La notion de « travail qui use » laisse la place à celle de « bonheur au travail », comment expliquez-vous cette évolution ?
La thématique de la souffrance au travail, est finalement très contemporaine alors que les conditions de travail étaient moins favorables dans les années 1950, 60 ou 70. Ce qui a changé par rapport aux Trente Glorieuses, c’est une individualisation du rapport au travail. Chacun est face à ses objectifs, sa promotion, son salaire et se trouve en concurrence quasi systématique avec les autres. Cela crée de la souffrance. Il y a 40 ans, la question de la dureté des conditions de travail était prise en charge par les collectifs qui partageaient des valeurs communes et développaient des formes de solidarité qui n’existent plus.
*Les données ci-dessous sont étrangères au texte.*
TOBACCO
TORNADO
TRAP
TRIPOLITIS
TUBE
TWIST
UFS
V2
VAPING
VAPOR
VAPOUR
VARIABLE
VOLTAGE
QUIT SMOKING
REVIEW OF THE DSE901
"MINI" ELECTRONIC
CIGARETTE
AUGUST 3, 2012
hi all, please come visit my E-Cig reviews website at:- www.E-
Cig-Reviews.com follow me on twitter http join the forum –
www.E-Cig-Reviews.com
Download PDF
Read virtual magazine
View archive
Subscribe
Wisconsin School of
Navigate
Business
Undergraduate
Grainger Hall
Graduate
Comment cela se traduit en entreprise ?
Par la naissance de nouvelles fonctions ou services aux salariés tels que le chief happiness officer, le manager de la bienveillance, les séances de méditation, les services de conciergerie. Tout cela est mis en place avec l’idée que si l’on s’occupe suffisamment de l’être humain, ça va l’aider à supporter la dureté de la vie professionnelle. Toutes choses égales par ailleurs, ces mesures représentent un plus : on préfère toujours quand l’atmosphère de travail est plus ludique et agréable. Mais attention, le bonheur au travail, ce n’est pas cela. Le bonheur au travail, c’est être reconnu et respecté dans sa professionnalité, avoir la possibilité de développer son autonomie pour mettre en valeur son expérience, ses compétences et avoir un travail qui a du sens.
Quel levier les entreprises peuvent-elles activer pour rendre leurs salariés plus heureux ?
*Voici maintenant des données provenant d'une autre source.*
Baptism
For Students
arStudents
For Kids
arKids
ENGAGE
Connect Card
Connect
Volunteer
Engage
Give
Celui du management. En effet, le management actuel recourt à des méthodes, à des protocoles ou des process qu’il impose aux salariés en niant leurs capacités à choisir les bonnes manières de travailler. Au contraire, il faudrait miser sur leur qualité d’engagement, sur leur volonté de bien faire, sur leurs compétences et leur laisser une marge de manœuvre qui leur permette d’avoir leur mot à dire sur la manière dont leur travail doit être organisé.
L’ambiance est aussi un déterminant de la qualité de vie au travail. Comment agir sur ce facteur ?
En recréant du collectif, qui contribue à la qualité des relations au travail et renforce la professionnalité, mais pas de façon factice. Pour cela, il faut laisser la place à une intelligence collective qui est absolument nécessaire car on ne peut pas tout résoudre seul. S’il y a eu des évolutions dans l’entreprise, il faut prendre le temps de faire un bilan collectif sur ce qui a été amélioré ou ce qui s’est détérioré. Il faut de l’authenticité dans les relations, de la confiance. Aujourd’hui, les gens sont dans des épreuves très solitaires, face à une hiérarchie très mobile qui ne connaît pas toujours le travail de ceux qu’elle encadre. C’est l’isolement qui crée le mal-être et les burn-out.
Qu’ont les entreprises à gagner à mettre en place ces mesures ?
Dans les situations difficiles, la performance de l’entreprise en pâtit. Les salariés s’épuisent à rendre plus opérationnelles des procédures qui le sont peu. Les entreprises se privent alors d’inventivité, de créativité, du renouvellement que pourraient apporter les salariés. Les salariés français sont très engagés dans le travail, plus que les autres. Si on les laissait développer leur professionnalité, on aurait une capacité de renouvellement et de créativité qui rendrait la France plus performante.